In April, the Clinton Administration dropped a proposal to privatize part of the Social Security disability claims process in the face of opposition from the American Federation of State, County and Municipal Employees.
For political reasons, huge parts of the government that clearly duplicate private-sector services, such as the VA hospital system, aren't even considered candidates for privatization. The Tennessee Valley Authority, long a target of privatizers, has been largely excluded from the current debate, Klug notes, perhaps because it is located in the home state of the Vice President and two Republican Senators.
Klug has prepared a long list of agencies that, like DOE, are prevented from even considering privatization. Overturning such barriers -- not to mention writing bills to allow agencies to actually sell assets -- will take a lot of legislative grunt work. Agencies aren't convinced it will happen.
Before they found out their training operation wasn't worth anything, OPM officials had considered writing legislation asking for the authority to sell it. But they decided Congress would be unlikely to take up the proposal while it was busy dealing with all the big-ticket items in the GOP's Contract with America. "We thought Congress would be so tied up with its own agenda that it would be difficult, if not impossible, to get their attention," says Kirke Harper, an OPM executive who headed the training privatization effort.

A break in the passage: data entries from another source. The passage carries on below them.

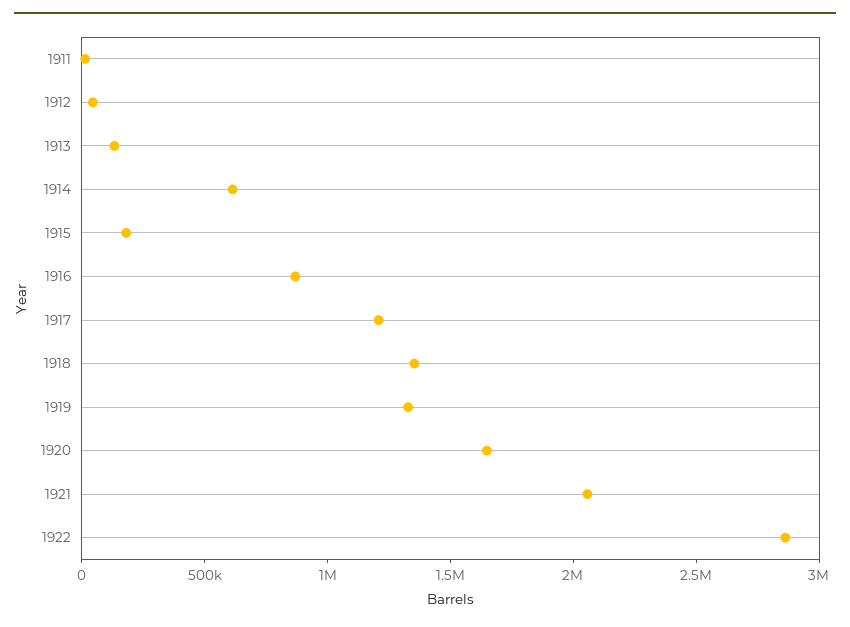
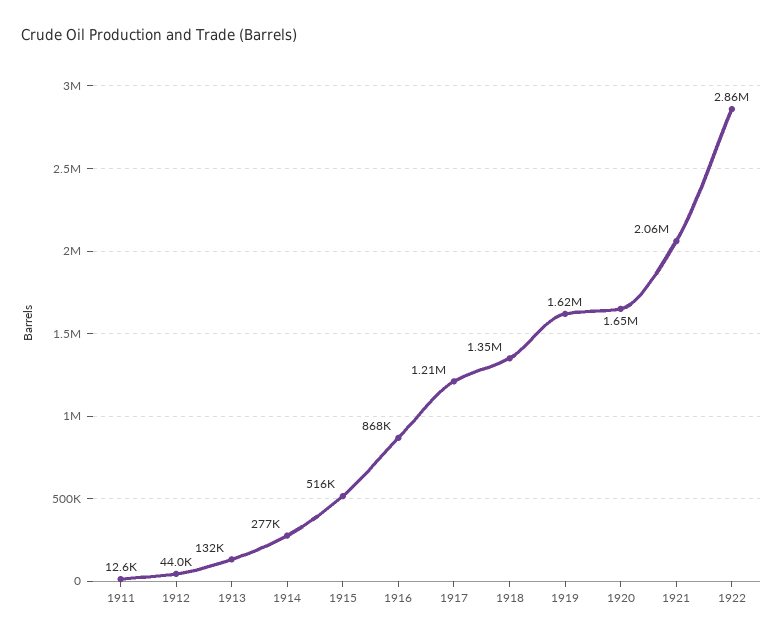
  {
    "1911": 12600,
    "1912": 44000,
    "1913": 132000,
-   "1914": 600000,
+   "1914": 277000,
-   "1915": 200000,
+   "1915": 516000,
    "1916": 868000,
    "1917": 1210000,
    "1918": 1350000,
-   "1919": 1300000,
+   "1919": 1620000,
    "1920": 1650000,
    "1921": 2060000,
    "1922": 2860000
  }

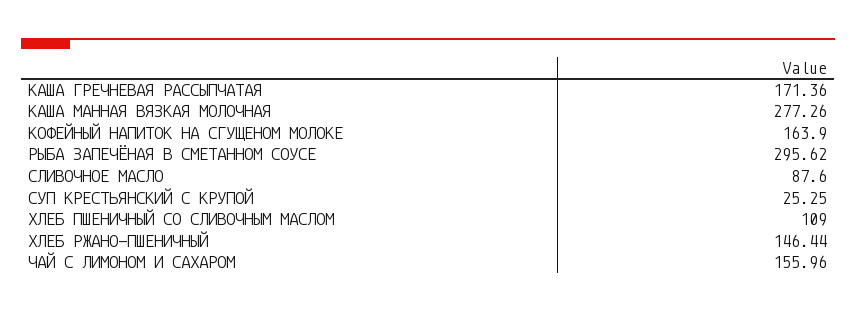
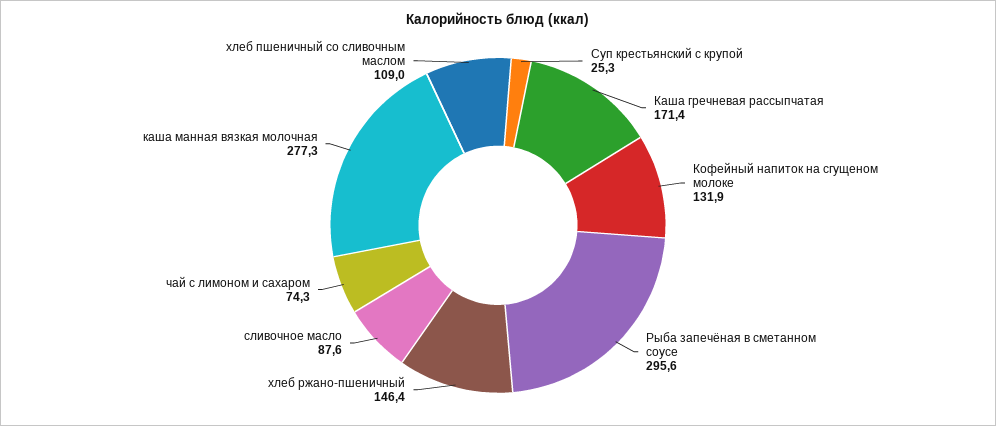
  {
    "КАША ГРЕЧНЕВАЯ РАССЫПЧАТАЯ": 171.36,
    "КАША МАННАЯ ВЯЗКАЯ МОЛОЧНАЯ": 277.26,
-   "КОФЕЙНЫЙ НАПИТОК НА СГУЩЕНОМ МОЛОКЕ": 163.9,
+   "КОФЕЙНЫЙ НАПИТОК НА СГУЩЕНОМ МОЛОКЕ": 131.9,
    "РЫБА ЗАПЕЧЁНАЯ В СМЕТАННОМ СОУСЕ": 295.62,
    "СЛИВОЧНОЕ МАСЛО": 87.6,
    "СУП КРЕСТЬЯНСКИЙ С КРУПОЙ": 25.25,
    "ХЛЕБ ПШЕНИЧНЫЙ СО СЛИВОЧНЫМ МАСЛОМ": 109,
    "ХЛЕБ РЖАНО-ПШЕНИЧНЫЙ": 146.44,
-   "ЧАЙ С ЛИМОНОМ И САХАРОМ": 155.96
+   "ЧАЙ С ЛИМОНОМ И САХАРОМ": 74.3
  }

Nevertheless, Klug is convinced that the House can lead an effort to force a series of large-scale privatizations through the budget process. This spring, he worked with the House Budget Committee on a proposal to cut DOE's budget by an amount equal to the estimated value of the power marketing administrations. "If [the PMAs' defenders] have to come up with billions of dollars somewhere else to save them," he says, "I don't think they'll have any real choice but to do what we want them to do."
Klug insists he has no illusions about how difficult the privatization process will be. "Programs tend to survive," he says, "because along the way they have developed new protectors." The key, Klug argues, is not trying to do too much too fast.
"I want to use a rifle rather than a shotgun," he says. "We need to pick off four or five big targets first." But, he concedes, "No matter where you look, somebody's going to be mad."